DeScribe, who usually answers to Shneur HaSofer, used typical Jewish chutzpah, walked up to the stranger, tapped him on his shoulder and asked: "Who are you?" Since this is New York we're talking about and not some Hasidic shteitel, the stranger turned in panic and asked: "Who are you? What do you want? Why are you asking?"
It was at this point that a very unconventional love story began between the Marley family and the Rastafarians and DeScribe and his tzitziot. Rohan Marley, son of the late and great singer Bob Marley and DeScribe wandered around New York's streets for over an hour, at the end of which DeScribe was appointed as Marley Coffee's (coffee with a green ideology) official Ambassador.
"We discussed Judaism and Rastafarianism, and connected on a spiritual level," DeScribe recalls.
"There is a connection between Rastafarians and Jews. They grow their dreadlocks for the same reason we grow side locks, because the Torah says that side locks must be kept," he said as he explained the essence of the connection.
"In fact, most of their religion is based on the Torah and there are many among the Rastafarians who believe in the Old Testament and even wear the Star of David.
"They don't believe in constructing borders between people, they believe all people are equal and they believe in nature, spirituality, peace, love and harmony. And that is what my music is based on when you open your eyes; you see there are people who listen, people you can talk to."
Spiritual Connection - DeScribe and Rohan Marley
DeScribe describes himself as a proud Jew and a proud Hasid – "but at the same time, a proud member of the Chabad movement. Chabad members try to be a living example to the world, which is the main reason I create my music," he says. "We need to publicize values like the Seven Laws of Noah. It's a mitzvah to make those laws public, one which hardly anyone ever does. "
Bringing good to the world
When work is something you love and that love is a mission – there is nothing that can't be accomplished. "I got the opportunity to accomplish my mission in life," says DeScribe. "I have a platform. I have the scope through which I can talk to nations around the world through music that they love, with a sense of divinity and knowledge of the creator.
"It seems that the world is ready for that message. The world is preparing itself for the coming of the Messiah. The nations of the world lack spirituality, which leads them to search for spirituality wherever they can."
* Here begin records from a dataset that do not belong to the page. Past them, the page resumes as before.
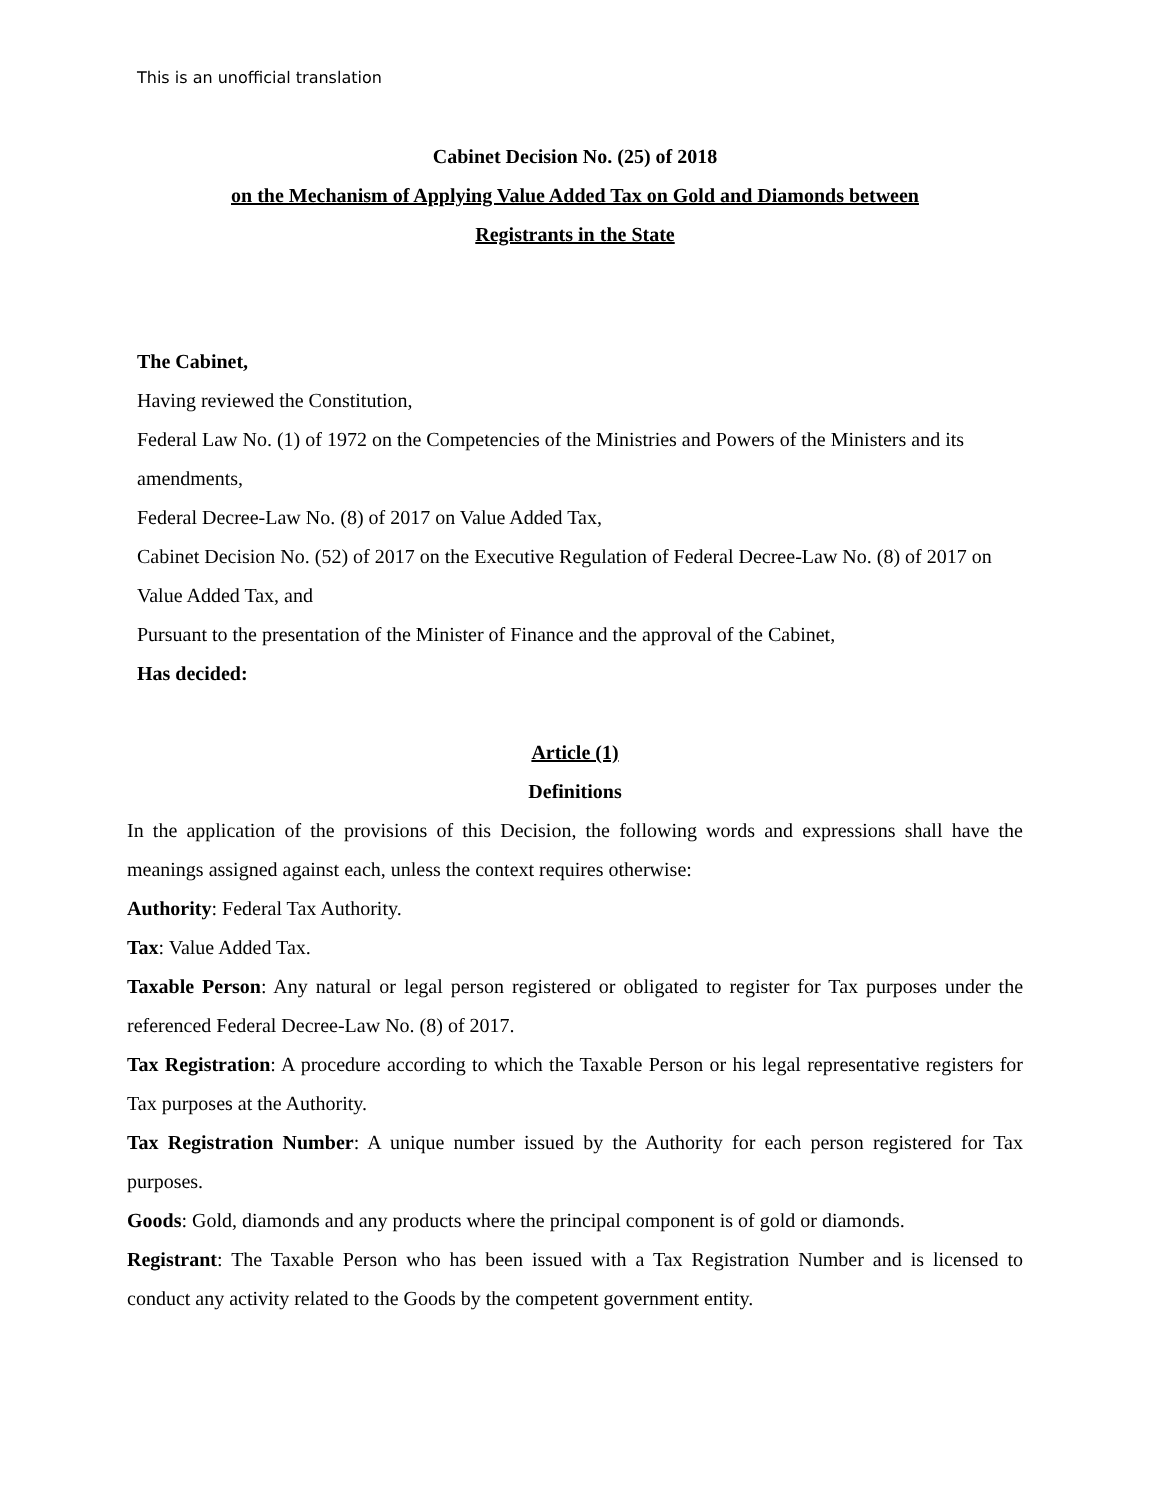This is an unofficial translation
Cabinet Decision No. (25) of 2018
on the Mechanism of Applying Value Added Tax on Gold and Diamonds between
Registrants in the State
The Cabinet,
Having reviewed the Constitution,
Federal Law No. (1) of 1972 on the Competencies of the Ministries and Powers of the Ministers and its amendments,
Federal Decree-Law No. (8) of 2017 on Value Added Tax,
Cabinet Decision No. (52) of 2017 on the Executive Regulation of Federal Decree-Law No. (8) of 2017 on Value Added Tax, and
Pursuant to the presentation of the Minister of Finance and the approval of the Cabinet,
Has decided:
Article (1)
Definitions
In the application of the provisions of this Decision, the following words and expressions shall have the meanings assigned against each, unless the context requires otherwise:
Authority: Federal Tax Authority.
Tax: Value Added Tax.
Taxable Person: Any natural or legal person registered or obligated to register for Tax purposes under the referenced Federal Decree-Law No. (8) of 2017.
Tax Registration: A procedure according to which the Taxable Person or his legal representative registers for Tax purposes at the Authority.
Tax Registration Number: A unique number issued by the Authority for each person registered for Tax purposes.
Goods: Gold, diamonds and any products where the principal component is of gold or diamonds.
Registrant: The Taxable Person who has been issued with a Tax Registration Number and is licensed to conduct any activity related to the Goods by the competent government entity.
The Rastafarian ideology of returning to nature, which embodies the war on chemical use and environmental contamination, led the Marley family to open a coffee farm. "Bob Marley grew up on a farm and his dream was always to return to that farm," says DeScribe. "His son fulfilled that dream. His farm operates according to the Rastafarian tenants – no chemical products in the fields. It's all organic, bringing good into the world – and that's what I do with my music."
As part of his appointment as Coffee Ambassador, the Marley family asked DeScribe to listen to the songs of the legendary Bob Marley. Influenced by Marley's One Cup of Coffee, DeScribe chose to combine Jamaican reggae and a hip-hop beat in a remix and created their anthem Livin' for the Grind.
"I don't know anyone who hasn't been affected by the Marley family in some way or another. I love Rohan because he is just such a good person, who by the way, won't take 'no' for an answer, even if it means it will take him years to get his way."
The duo's next step is to film a special video clip for the song together and launch a global PR campaign on the benefits of organic food. "We will have a wild time, lots of action," DeScribe promises. "We're just getting started. The company is thinking of expanding the project and getting some international singers to join the campaign."
And when that's where the wind is blowing it is clear why DeScribe believes this is his year, and promises, by the end of the year, "an album God willing" with a major record company.